#### [PROBLEM STATEMENT]
Reproduce exactly the lines below, from the first line through the line containing "scientific name: Orthemis ferruginea", with both of those lines included.

Portion of a data file
((
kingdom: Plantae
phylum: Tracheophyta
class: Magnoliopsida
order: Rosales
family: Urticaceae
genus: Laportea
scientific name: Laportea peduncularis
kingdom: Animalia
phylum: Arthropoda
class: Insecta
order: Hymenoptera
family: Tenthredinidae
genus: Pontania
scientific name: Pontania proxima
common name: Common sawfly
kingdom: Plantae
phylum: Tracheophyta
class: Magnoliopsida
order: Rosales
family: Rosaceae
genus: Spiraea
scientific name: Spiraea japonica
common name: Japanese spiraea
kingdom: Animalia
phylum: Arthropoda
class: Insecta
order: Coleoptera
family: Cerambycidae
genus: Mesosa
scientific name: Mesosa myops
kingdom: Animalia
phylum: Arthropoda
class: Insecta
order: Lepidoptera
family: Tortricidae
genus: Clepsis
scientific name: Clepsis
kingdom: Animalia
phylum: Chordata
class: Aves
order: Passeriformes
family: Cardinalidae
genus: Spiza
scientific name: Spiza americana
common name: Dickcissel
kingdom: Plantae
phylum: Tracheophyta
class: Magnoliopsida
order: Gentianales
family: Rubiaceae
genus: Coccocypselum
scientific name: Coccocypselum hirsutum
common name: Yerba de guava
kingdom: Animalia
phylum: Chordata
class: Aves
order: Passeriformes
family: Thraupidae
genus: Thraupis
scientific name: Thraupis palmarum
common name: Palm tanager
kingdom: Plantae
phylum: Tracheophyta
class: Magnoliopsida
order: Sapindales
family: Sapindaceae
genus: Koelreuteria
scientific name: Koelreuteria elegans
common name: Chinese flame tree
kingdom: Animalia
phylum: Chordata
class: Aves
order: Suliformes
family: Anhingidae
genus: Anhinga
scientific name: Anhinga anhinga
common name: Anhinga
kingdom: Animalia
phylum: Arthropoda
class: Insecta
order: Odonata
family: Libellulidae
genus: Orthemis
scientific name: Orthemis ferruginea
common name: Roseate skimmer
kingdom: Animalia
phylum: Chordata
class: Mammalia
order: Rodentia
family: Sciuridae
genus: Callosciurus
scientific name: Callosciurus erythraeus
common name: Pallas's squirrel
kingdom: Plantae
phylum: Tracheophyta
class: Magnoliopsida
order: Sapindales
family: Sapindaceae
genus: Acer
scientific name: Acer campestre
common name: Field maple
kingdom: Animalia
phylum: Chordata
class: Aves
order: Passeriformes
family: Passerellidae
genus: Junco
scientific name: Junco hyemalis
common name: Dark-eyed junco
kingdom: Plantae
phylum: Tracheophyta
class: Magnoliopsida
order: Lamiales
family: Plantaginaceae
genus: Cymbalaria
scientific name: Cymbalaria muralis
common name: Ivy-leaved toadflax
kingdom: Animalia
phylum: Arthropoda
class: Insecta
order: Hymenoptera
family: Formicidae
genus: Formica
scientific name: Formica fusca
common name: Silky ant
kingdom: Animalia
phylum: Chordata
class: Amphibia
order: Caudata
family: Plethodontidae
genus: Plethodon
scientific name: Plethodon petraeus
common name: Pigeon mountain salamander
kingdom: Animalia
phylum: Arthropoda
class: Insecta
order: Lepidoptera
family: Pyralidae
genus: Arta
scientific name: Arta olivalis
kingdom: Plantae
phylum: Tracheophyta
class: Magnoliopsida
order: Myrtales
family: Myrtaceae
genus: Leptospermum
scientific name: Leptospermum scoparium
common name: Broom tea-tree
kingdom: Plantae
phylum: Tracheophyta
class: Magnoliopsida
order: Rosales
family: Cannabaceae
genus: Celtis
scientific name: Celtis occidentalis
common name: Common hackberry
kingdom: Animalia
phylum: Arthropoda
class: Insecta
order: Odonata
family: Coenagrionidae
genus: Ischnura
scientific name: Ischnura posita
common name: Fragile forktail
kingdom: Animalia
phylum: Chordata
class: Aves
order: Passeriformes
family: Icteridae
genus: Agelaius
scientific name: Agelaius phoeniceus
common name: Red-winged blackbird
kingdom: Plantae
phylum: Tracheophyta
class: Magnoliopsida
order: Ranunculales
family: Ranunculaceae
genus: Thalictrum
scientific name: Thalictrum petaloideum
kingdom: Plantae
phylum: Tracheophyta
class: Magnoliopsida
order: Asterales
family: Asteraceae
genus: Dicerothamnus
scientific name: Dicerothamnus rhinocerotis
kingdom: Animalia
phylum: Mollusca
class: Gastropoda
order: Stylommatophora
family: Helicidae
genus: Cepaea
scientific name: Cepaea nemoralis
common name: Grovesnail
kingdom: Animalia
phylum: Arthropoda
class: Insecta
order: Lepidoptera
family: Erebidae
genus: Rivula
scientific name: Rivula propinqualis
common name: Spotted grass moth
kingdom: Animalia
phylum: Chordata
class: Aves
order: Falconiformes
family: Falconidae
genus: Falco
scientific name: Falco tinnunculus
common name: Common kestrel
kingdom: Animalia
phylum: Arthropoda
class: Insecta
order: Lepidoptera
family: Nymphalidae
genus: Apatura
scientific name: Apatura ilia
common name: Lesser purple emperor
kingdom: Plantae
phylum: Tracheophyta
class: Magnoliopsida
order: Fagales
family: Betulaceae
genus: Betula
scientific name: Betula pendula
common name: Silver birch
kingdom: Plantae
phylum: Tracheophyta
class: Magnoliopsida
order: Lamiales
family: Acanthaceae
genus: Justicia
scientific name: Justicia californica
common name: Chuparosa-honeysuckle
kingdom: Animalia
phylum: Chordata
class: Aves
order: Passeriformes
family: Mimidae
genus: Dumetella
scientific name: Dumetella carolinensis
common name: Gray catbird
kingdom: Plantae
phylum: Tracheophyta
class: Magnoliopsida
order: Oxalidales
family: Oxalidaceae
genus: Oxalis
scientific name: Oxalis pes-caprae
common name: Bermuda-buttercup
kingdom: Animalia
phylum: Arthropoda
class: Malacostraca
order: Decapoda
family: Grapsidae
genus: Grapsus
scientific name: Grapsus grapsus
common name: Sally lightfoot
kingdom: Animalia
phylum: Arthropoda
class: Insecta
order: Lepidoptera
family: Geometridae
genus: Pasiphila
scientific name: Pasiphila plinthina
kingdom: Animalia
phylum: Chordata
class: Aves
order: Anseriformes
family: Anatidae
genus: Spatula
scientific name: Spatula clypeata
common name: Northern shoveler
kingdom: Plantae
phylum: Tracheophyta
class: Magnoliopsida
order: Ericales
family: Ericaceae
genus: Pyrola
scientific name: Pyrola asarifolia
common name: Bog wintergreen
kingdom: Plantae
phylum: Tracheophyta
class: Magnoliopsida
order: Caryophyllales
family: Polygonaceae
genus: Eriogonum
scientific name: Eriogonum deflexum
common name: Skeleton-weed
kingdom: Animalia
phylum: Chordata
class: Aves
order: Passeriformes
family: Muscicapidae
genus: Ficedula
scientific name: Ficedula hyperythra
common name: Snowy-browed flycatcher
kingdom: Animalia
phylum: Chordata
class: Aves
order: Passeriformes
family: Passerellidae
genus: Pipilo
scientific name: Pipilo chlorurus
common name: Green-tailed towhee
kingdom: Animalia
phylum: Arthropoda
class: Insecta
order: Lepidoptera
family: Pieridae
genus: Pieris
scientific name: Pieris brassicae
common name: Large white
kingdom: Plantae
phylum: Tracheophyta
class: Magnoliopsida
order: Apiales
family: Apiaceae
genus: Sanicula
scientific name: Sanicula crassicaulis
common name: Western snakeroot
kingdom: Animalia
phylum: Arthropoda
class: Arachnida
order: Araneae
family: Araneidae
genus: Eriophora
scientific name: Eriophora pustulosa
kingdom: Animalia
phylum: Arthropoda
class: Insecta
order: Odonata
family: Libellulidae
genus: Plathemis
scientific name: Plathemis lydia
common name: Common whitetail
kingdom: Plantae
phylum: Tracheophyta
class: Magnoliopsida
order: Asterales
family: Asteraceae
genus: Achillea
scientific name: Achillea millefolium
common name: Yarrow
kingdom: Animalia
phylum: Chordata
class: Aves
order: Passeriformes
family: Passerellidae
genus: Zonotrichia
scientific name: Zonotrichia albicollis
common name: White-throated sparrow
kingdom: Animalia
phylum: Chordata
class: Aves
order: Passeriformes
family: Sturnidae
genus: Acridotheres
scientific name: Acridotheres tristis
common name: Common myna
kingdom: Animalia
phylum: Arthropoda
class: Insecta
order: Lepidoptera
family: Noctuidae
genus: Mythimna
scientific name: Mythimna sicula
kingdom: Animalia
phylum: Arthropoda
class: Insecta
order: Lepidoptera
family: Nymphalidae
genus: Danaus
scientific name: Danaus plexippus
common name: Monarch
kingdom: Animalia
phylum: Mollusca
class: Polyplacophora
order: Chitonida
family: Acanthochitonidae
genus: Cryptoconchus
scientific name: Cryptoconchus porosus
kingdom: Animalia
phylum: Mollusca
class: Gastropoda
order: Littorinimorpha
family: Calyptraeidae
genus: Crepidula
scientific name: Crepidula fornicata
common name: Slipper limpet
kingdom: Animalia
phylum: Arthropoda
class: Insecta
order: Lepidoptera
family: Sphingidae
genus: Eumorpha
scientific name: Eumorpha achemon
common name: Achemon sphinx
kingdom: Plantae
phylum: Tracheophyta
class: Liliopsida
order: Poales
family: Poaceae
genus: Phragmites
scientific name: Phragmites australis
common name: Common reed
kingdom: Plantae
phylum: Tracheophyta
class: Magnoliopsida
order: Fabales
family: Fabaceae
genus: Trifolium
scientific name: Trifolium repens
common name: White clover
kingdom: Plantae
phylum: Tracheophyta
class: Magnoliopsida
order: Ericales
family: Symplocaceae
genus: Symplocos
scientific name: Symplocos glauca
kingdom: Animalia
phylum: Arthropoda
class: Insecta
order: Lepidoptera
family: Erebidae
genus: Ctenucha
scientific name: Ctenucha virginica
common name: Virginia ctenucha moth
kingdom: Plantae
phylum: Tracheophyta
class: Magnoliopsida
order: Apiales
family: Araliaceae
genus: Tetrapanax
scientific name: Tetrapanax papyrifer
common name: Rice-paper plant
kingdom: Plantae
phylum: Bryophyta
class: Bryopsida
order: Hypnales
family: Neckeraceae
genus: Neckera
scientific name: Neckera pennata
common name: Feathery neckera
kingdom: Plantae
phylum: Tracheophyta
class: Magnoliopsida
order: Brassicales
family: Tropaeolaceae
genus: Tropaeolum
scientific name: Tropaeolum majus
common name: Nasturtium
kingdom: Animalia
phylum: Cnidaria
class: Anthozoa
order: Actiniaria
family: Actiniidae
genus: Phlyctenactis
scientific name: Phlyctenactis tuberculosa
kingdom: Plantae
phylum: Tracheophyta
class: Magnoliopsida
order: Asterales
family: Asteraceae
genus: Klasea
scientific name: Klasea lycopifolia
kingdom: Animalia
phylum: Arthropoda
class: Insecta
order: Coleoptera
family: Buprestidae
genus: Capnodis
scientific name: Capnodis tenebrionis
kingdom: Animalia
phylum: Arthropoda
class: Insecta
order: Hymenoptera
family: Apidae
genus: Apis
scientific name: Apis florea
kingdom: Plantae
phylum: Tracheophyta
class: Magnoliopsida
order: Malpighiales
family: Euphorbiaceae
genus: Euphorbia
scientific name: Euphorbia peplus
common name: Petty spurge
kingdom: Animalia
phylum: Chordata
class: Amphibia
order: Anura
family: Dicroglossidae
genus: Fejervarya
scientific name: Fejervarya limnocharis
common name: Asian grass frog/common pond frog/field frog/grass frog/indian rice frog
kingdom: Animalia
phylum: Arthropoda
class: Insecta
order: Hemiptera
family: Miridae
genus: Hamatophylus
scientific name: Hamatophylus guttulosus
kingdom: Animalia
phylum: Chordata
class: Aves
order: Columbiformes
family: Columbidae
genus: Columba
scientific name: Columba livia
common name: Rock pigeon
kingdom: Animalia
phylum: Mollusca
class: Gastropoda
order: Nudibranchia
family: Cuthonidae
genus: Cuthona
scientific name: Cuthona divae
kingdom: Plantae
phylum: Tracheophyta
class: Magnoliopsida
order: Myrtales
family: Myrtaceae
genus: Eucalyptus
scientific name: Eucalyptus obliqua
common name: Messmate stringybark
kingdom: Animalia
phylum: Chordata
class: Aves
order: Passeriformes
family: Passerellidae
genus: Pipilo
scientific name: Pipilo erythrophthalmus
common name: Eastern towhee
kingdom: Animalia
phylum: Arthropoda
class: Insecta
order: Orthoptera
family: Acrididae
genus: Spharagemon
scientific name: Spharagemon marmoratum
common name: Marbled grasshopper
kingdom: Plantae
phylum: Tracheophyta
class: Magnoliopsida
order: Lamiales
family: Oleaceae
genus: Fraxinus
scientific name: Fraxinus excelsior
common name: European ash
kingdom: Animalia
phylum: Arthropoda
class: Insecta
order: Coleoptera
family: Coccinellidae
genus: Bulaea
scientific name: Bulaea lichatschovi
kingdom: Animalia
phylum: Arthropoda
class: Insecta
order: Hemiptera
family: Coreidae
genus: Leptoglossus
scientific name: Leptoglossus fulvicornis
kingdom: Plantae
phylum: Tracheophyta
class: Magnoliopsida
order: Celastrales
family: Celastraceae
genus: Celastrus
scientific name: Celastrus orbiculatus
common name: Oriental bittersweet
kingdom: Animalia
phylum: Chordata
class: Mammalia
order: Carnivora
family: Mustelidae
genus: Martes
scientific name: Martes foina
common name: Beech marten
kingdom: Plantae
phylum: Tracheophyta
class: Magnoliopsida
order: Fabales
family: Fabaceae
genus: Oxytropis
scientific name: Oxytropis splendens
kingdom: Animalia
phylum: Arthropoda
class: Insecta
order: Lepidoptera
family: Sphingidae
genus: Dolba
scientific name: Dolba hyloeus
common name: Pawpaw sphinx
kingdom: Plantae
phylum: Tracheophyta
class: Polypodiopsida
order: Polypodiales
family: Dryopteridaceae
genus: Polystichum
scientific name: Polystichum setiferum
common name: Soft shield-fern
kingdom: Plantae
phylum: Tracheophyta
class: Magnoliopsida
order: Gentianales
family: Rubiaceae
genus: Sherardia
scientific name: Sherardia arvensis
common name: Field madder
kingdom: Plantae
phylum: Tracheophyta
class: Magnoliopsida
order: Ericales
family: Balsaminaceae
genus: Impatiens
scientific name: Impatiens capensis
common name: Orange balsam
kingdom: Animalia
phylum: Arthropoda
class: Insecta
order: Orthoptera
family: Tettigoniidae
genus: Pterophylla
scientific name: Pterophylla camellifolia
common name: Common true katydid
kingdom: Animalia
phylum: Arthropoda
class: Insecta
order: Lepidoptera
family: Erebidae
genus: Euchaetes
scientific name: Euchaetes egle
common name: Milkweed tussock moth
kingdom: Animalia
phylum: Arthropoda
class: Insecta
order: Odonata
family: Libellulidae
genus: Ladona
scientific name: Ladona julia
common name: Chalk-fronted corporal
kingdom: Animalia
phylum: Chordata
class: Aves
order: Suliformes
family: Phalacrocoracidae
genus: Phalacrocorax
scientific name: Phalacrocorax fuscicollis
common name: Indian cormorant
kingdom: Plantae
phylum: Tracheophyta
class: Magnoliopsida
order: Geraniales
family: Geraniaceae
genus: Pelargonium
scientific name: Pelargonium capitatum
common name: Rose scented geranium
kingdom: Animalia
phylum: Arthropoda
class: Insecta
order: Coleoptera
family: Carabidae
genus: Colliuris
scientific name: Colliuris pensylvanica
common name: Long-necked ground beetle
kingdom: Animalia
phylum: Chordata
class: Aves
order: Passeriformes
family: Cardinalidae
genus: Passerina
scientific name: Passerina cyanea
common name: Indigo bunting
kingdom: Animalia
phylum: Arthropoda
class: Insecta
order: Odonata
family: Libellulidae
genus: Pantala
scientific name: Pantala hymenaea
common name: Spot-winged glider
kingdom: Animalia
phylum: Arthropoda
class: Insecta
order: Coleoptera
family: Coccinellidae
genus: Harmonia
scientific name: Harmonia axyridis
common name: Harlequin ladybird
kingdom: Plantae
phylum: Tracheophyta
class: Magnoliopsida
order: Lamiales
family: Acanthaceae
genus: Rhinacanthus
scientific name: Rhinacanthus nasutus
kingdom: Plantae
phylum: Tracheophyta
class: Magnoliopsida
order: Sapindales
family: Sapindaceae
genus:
))
#### [COMPLETE OUTPUT]
kingdom: Plantae
phylum: Tracheophyta
class: Magnoliopsida
order: Rosales
family: Urticaceae
genus: Laportea
scientific name: Laportea peduncularis
kingdom: Animalia
phylum: Arthropoda
class: Insecta
order: Hymenoptera
family: Tenthredinidae
genus: Pontania
scientific name: Pontania proxima
common name: Common sawfly
kingdom: Plantae
phylum: Tracheophyta
class: Magnoliopsida
order: Rosales
family: Rosaceae
genus: Spiraea
scientific name: Spiraea japonica
common name: Japanese spiraea
kingdom: Animalia
phylum: Arthropoda
class: Insecta
order: Coleoptera
family: Cerambycidae
genus: Mesosa
scientific name: Mesosa myops
kingdom: Animalia
phylum: Arthropoda
class: Insecta
order: Lepidoptera
family: Tortricidae
genus: Clepsis
scientific name: Clepsis
kingdom: Animalia
phylum: Chordata
class: Aves
order: Passeriformes
family: Cardinalidae
genus: Spiza
scientific name: Spiza americana
common name: Dickcissel
kingdom: Plantae
phylum: Tracheophyta
class: Magnoliopsida
order: Gentianales
family: Rubiaceae
genus: Coccocypselum
scientific name: Coccocypselum hirsutum
common name: Yerba de guava
kingdom: Animalia
phylum: Chordata
class: Aves
order: Passeriformes
family: Thraupidae
genus: Thraupis
scientific name: Thraupis palmarum
common name: Palm tanager
kingdom: Plantae
phylum: Tracheophyta
class: Magnoliopsida
order: Sapindales
family: Sapindaceae
genus: Koelreuteria
scientific name: Koelreuteria elegans
common name: Chinese flame tree
kingdom: Animalia
phylum: Chordata
class: Aves
order: Suliformes
family: Anhingidae
genus: Anhinga
scientific name: Anhinga anhinga
common name: Anhinga
kingdom: Animalia
phylum: Arthropoda
class: Insecta
order: Odonata
family: Libellulidae
genus: Orthemis
scientific name: Orthemis ferruginea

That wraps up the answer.